Almamon

, caliph of Bagdat, a philosopher and astronomer in the beginning of the ninth century, ascended the throne in the year 814. He was the son of Harun-AlRashid, and the grandson of Almanzor. His name is otherwise written Mamon, Almaon, Almamun, Alamoun, or Al-Maimon. Having been educated with great care, and with a love for the liberal sciences, he applied himself to cultivate and encourage them in his own country. For this purpose he requested the Greek emperors to supply him with such books on philosophy as they had among them; and he collected skilful interpreters to translate them into the Arabic language.
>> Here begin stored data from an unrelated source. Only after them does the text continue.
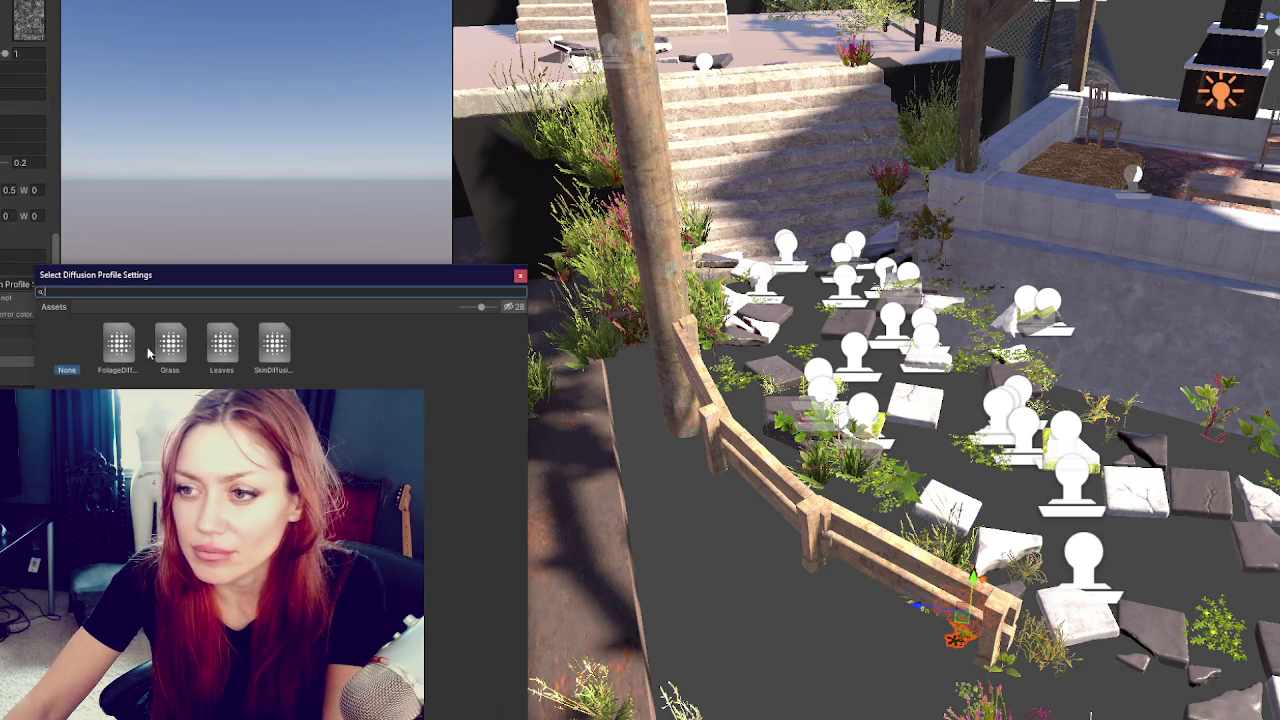
{"action": "double_click", "coordinate": [118, 343]}
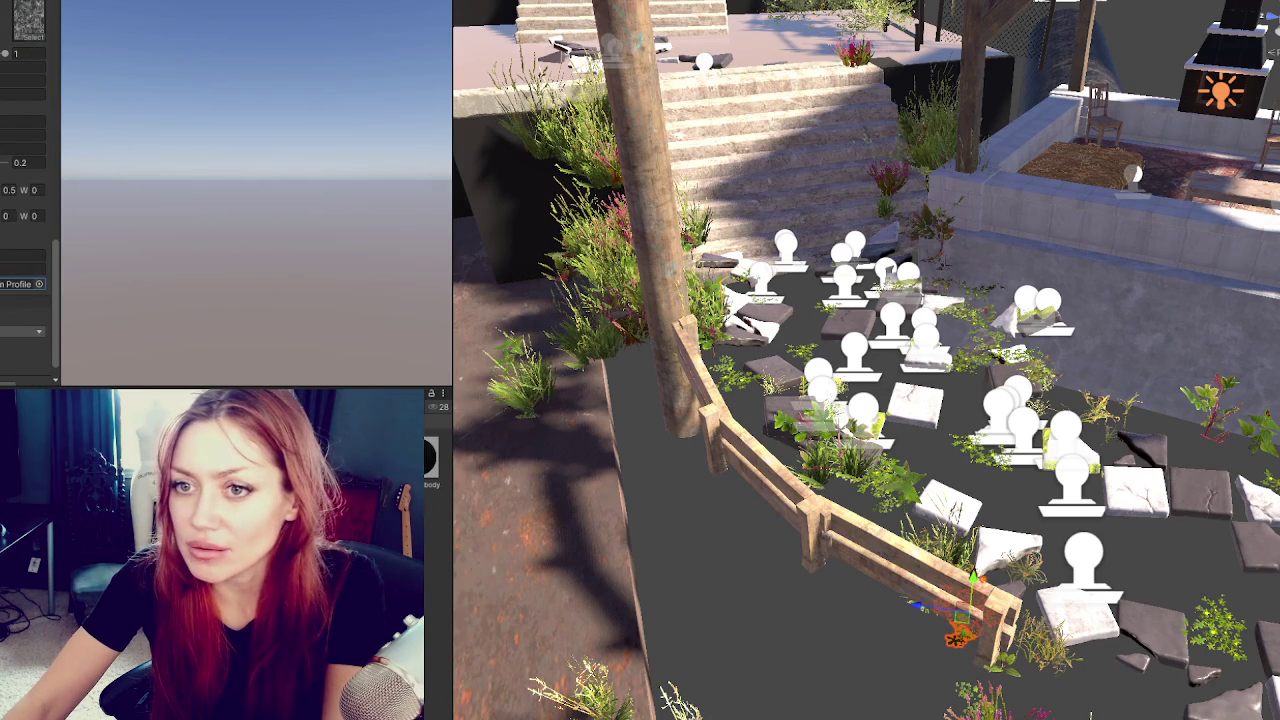
{"action": "scroll", "coordinate": [28, 200], "scroll_direction": "down", "scroll_amount": 1}
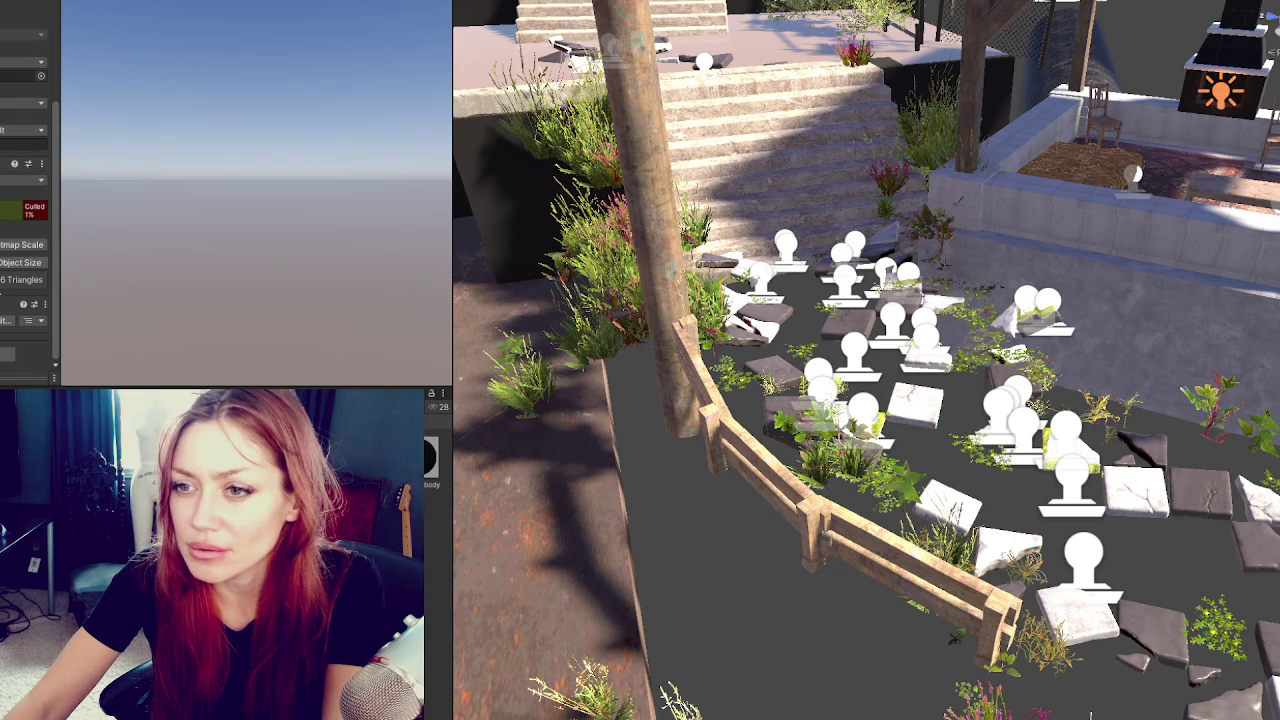
{"action": "scroll", "coordinate": [28, 200], "scroll_direction": "down", "scroll_amount": 5}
He also encouraged his subjects to study them; frequenting the meetings of the learned, and assisting in their exercises and deliberations. He caused Ptolemy’s Almagest to be translated in the year 827; and in his reign, and doubtless by his encouragement, an astronomer of Bagdat, named Habash, composed three sets of astronomical tables. Almamon himself, however, made many astronomical observations, concerning the obliquity of the ecliptic, and caused skilful observers to procure proper instruments to be made, and to exercise themselves in such observations. Under his auspices also a degree of the meridian was measured; and he revived the sciences in the East so successfully that many learned men were found, not only in his own time, but after him, in a country where the study of the sciences had long been forgotten. This learned king died near Tarsus in Cilicia, by having eaten too freely of dates, on his return from a military expedition, in the year 833, in the 48th or 49th year of his age. 2

2

Univ. History. Brucker. —Hutton’s Mathematical Dictionary.